投資信託の分配金の是非については、賛否両論あります。議論の概況をまとめ、私自身がどう考えているかについて書いてみます。
1. 投資信託の分配金についての議論
i) 投信が分配金を出す事は、原理上は自然な事
そもそも株や債券は、配当金や利金の受け取りが期待できる金融商品ですから、株や債券で構成される投資信託が分配金を吐き出すように設計されるのは、自然な事だと思います。

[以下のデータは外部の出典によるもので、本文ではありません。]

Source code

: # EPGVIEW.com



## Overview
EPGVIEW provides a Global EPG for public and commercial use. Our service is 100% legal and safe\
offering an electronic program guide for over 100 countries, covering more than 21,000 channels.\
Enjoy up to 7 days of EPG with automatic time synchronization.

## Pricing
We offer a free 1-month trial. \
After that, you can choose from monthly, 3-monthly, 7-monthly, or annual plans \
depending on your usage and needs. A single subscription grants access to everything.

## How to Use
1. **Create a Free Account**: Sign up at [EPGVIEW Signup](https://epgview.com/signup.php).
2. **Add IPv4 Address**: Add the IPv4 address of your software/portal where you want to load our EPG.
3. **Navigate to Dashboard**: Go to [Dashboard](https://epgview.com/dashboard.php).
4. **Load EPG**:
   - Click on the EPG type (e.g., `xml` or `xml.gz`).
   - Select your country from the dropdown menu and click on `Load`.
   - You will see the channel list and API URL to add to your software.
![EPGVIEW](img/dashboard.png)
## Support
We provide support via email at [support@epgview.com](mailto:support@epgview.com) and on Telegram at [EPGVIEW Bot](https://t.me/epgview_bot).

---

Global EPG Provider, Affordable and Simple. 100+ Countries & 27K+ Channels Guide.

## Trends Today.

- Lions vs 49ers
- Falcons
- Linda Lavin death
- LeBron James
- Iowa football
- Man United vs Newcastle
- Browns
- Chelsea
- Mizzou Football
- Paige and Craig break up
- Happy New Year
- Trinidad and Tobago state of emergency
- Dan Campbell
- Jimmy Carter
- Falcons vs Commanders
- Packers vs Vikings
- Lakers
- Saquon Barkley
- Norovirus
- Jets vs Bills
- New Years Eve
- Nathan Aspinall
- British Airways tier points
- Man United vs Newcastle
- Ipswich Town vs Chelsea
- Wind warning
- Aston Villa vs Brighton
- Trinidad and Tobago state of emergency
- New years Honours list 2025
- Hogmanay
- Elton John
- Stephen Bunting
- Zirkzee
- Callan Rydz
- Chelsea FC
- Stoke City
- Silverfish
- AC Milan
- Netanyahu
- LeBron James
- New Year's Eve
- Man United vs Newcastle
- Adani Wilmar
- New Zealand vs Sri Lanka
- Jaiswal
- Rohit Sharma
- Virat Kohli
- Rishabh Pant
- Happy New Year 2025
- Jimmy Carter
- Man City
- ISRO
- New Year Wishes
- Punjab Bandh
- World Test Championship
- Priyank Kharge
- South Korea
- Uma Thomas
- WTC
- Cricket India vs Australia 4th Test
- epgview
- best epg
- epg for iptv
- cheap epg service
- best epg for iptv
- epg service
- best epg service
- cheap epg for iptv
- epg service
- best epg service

また、投資は「キャッシュフローを望ましい形に変換する事」という考えに立てば、投信が分配金を出すの設計となっている事は、ごく自然で正統だと感じるはずです。
ii) 分配金を出す投信保有のメリット
分配金受け取りにより、キャッシュが増えます。これは投信の基準価額が下落した場合の影響が小さくなる事を意味します。また、このキャッシュはリバランス原資として利用できます。リターンと比べてリスクが大きめのアセット(国内外株式等)では、基本的にはリバランスを通してボラティリティの出し入れから資産成長を目指すのが数理的に合理的である場合が多いです。このため、自動的にキャッシュを受け取る事ができる分配型投信が有用となる事が多くなります。
iii) 分配金を出さない投信保有のメリット
一方で投資信託が分配金を出さずに、配当金や利金の内部留保から投信への再投資がされれば、投資家から見た場合、
分配金にかかる税金分が引かれずに再投資されますので、その分多めの複利効果が期待できます。特に、リスクと比べて十分にリターンが大きいアセット(国内債券クラス等)では、分配金を出さない投信の方が、再投資の効率性の観点で有利な場合が多くなります。
2. 所感
i) 投信分配金についてどう思っているか
私自身は、分配金が無くても手動で投信解約し、キャッシュを受け取る「リバランスする」手間があまり苦ではありません。分配金が出た時の電子交付をいちいち読む方が、むしろ面倒だと感じます。
つまり
「投信には分配金は無い方が良い」と考えています。ですが、投資の流派としては「フルインベストメント派」ではなく「キャッシュバランス派」ですので、投信が分配金を出していたとしても、さほど気にはなりません。
ii) 分配金の是非についての議論を見て思う事
分配金の是非をめぐっては、頻繁にtwitter上で投信ブロガーの罵り合いが見られます。特に無分配派の発言が強めで、議論が感情的になる傾向があります。確かに右肩上がり信奉者やフルインベストメント派にとって、分配金が如何に意味不明かは想像に難くありません。
ですが、他流派(キャッシュバランス派・リバランス派・キャッシュ受取派)の投信のニーズにも多少の配慮があった上での議論が望ましくないか?と思っています。
※1※1 綺麗事を言いました。twitterの分配金論争の罵詈雑言を見て思う本音は「いいぞもっとやれヽ(゚∀゚)ノ!」です。